I muri parlano del turismo di massa

Il problema sembra più reale quando scritto nero su bianco sui muri delle città di mezza Europa: il turismo di massa è forse arrivato al massimo della sopportazione da parte della popolazione locale creando il principio di una rottura più grande annunciata proprio dalle scritte sui muri, da sempre dedicate ai problemi sociali più urgenti e bisognosi di fare rumore. 

Le proteste degli ultimi mesi nelle Isole Baleari e a Barcellona hanno fatto più rumore del solito. Arrivate proprio durante l’anno destinato a rompere i record storici dei numeri sul turismo, queste proteste sono solo parte di un malcontento più diffuso; in luoghi come il Portogallo, New York, la California e anche l’Italia sono anni che la discussione intorno al potenziale problema del turismo di massa viene portata avanti. Ma di cosa si tratta nel pratico? Ovviamente è diverso a seconda della meta ma gran parte delle preoccupazioni delle popolazioni locali sono legate agli affitti a breve termine e alle conseguenze di questi su un tessuto cittadino già minato da crisi immobiliari poco gestibili. Oltre alle case sorgono problemi legati all’aumento generale del costo della vita e alla completa trasformazione di alcune aree che diventano completamente votate al turismo, escludendo tutto il resto. Si spiegano quindi scritte come quelle apparse sui muretti a bordo mare proprio alle Canarie in cui senza nominare in alcun modo i turisti si riporta un dato fondamentale: il salario medio del luogo è di 1200€. Un messaggio che fa riferimento al sovraffollamento della zona di nomadi digitali che guadagnano spesso di più secondo gli standard economici di altri paesi ma che finiscono per tarare l’economia delle isole sul loro potenziale di spesa.

In alcune mete il problema è chiaramente anche ambientale e legato alle limitate risorse naturali del territorio; queste spesso vengono usate per costruire nuove strutture ricettive o per alimentare quelle già esistenti usando a volte il doppio o il triplo delle risorse che userebbero i locali da soli.

Le misure che sono state prese negli anni vanno dalle tasse di soggiorno imposte per esempio da Bali e pensate come soluzione possibile anche per Venezia e le isole Galapagos, fino alle pressioni messe da Amsterdam contro i giovani turisti inglesi insieme al blocco della costruzione di nuovi hotel. Anche in Giappone il turismo sta diventando un problema inserito però in un circolo vizioso come business: qui l’anno scorso il 9% del prodotto interno lordo del paese proveniva dalle spese dei turisti stranieri. Anche Barcellona e moltissime altre mete di turismo nudo e crudo si trovano nello stesso limbo: la capitale spagnola affida al settore il 14% del suo prodotto interno lordo oltre che 150000 posti di lavoro. 

Le scritte sui muri però puntano il dito in modo semplice e diretto. La frase più letta e sentita parla chiaro e dice ai turisti di andare a casa. Un approccio chiaramente provocatorio e che non tiene conto del “mal comune” di questo fenomeno in cui siamo tutti coinvolti sia come vittime che come causa del problema — nessuno può veramente chiamarsene fuori perché a questo punto della storia siamo tutti stati turisti almeno una volta.

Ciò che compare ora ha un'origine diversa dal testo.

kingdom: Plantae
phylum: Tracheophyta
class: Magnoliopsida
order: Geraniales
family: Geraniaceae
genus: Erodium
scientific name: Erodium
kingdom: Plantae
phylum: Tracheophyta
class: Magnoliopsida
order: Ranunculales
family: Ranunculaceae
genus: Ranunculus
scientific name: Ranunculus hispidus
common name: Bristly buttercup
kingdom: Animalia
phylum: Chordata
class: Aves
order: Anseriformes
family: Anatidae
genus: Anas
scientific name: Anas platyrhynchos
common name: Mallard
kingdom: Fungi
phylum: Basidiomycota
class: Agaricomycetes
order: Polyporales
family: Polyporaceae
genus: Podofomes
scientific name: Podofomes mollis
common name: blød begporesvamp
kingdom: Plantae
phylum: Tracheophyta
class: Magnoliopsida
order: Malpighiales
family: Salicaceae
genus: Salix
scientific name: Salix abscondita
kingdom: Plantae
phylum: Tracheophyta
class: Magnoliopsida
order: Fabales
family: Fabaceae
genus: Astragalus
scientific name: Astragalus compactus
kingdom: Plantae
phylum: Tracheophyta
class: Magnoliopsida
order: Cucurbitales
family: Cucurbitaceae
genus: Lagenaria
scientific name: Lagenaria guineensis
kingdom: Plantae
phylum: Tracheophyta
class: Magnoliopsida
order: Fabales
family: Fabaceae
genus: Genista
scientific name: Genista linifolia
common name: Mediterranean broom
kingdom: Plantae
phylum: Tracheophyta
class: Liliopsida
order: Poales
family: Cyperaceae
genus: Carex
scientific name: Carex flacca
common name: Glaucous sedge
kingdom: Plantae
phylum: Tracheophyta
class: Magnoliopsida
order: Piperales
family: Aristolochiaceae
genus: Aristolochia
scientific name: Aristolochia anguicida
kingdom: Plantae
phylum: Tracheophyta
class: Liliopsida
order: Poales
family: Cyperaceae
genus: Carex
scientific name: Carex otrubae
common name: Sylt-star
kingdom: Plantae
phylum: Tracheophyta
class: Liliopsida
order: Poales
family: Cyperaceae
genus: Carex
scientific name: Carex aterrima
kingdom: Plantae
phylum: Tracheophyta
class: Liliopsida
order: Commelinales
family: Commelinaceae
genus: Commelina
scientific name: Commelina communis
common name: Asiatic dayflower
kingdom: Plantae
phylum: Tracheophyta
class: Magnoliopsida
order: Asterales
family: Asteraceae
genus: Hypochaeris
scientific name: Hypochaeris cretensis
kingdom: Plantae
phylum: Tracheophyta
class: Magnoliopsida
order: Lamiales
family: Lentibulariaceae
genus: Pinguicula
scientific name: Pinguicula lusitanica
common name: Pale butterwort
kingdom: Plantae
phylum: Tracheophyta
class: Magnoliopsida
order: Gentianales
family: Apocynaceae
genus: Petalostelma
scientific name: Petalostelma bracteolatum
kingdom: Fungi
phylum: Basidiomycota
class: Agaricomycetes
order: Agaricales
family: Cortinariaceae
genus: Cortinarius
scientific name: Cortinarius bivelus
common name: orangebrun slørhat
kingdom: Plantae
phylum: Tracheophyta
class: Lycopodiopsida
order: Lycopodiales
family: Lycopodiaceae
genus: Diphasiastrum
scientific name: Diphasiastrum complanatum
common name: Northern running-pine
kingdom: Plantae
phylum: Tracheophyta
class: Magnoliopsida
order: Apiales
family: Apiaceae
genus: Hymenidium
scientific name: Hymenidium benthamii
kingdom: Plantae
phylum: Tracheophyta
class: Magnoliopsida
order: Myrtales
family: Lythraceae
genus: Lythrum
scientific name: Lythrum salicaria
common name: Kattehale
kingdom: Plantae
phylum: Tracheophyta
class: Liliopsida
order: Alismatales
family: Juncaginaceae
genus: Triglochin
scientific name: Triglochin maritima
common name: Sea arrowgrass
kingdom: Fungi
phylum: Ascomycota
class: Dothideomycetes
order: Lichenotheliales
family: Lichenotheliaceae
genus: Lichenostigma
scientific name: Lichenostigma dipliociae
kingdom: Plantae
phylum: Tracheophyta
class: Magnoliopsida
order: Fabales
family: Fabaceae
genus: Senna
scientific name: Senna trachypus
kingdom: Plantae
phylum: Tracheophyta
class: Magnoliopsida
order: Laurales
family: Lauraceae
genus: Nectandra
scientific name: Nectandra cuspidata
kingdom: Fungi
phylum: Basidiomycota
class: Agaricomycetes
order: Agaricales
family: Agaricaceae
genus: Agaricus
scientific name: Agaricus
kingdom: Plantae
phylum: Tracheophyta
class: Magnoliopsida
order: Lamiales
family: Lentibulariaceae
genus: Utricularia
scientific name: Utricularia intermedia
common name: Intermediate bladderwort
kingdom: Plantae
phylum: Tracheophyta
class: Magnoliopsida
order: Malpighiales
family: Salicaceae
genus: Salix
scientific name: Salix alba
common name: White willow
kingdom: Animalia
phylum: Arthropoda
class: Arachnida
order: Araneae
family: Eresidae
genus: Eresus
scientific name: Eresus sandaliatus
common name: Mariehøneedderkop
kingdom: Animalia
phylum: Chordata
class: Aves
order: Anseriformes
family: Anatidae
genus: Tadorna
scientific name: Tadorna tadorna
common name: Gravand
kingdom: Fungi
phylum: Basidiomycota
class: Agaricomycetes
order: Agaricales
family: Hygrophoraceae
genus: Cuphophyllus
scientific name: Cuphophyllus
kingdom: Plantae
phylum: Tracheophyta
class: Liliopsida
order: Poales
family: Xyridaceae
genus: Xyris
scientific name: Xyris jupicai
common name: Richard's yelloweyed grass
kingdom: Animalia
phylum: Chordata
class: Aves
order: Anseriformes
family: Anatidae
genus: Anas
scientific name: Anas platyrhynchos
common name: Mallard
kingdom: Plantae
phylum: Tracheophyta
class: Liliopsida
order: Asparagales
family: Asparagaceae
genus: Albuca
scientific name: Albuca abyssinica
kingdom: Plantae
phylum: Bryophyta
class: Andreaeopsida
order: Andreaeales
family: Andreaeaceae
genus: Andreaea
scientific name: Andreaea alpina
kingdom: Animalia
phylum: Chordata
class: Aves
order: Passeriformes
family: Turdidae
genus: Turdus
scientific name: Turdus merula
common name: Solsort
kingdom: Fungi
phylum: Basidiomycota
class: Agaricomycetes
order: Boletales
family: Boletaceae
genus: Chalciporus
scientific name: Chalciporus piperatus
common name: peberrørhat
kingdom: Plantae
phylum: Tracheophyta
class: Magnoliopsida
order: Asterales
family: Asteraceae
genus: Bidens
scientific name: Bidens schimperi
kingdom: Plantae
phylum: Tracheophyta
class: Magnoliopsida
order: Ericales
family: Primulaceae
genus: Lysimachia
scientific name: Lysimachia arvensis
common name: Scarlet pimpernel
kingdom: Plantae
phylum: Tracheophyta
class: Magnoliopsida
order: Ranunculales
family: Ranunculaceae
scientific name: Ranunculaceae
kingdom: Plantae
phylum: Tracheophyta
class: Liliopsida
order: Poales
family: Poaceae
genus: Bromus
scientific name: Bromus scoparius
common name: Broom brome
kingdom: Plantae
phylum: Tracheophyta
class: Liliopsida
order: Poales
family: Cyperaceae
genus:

Altri slogan comuni accostano in modo intelligente il turismo di massa all’idea di “inquinamento umano”: una critica al fattore ambientale e allo stesso tempo un riferimento ad un modo di percepire le ondate di persone che “inquinano” la spontaneità e la naturalezza della vita comune di un luogo rendendo quasi impossibile al locali di goderne serenamente. 

Un aumento del turismo esponenziale che ha ovviamente aperto delle domande su come gestirlo in futuro. Tra le cause si pensano una ripresa degli spostamenti come strascico del post-Covid insieme ad un aumentato benessere economico generale che banalmente permetterebbe a più persone globalmente di spostarsi per il puro gusto di viaggiare. Alcuni paesi come il Giappone devono molte visite anche al cambio monetario favorevole che si traduce in un maggior potere di spesa per il turista e quindi un maggior guadagno per il paese — sempre rientrando in quel meccanismo vizioso di cui prima per cui il turista è diventato per molti “croce e delizia” insieme. Nel frattempo soprattutto in Grecia, Italia, Portogallo e Spagna i muri delle città sembrano essere sempre più minacciosi nei confronti dei turisti ricordandogli in continuazione di non essere i benvenuti mentre passeggiano per le strade durante le loro vacanze. Uno scenario che diventa grottesco quando sono gli stessi turisti che decidono di farsi fotografare davanti alle scritte rabbiose dei locali.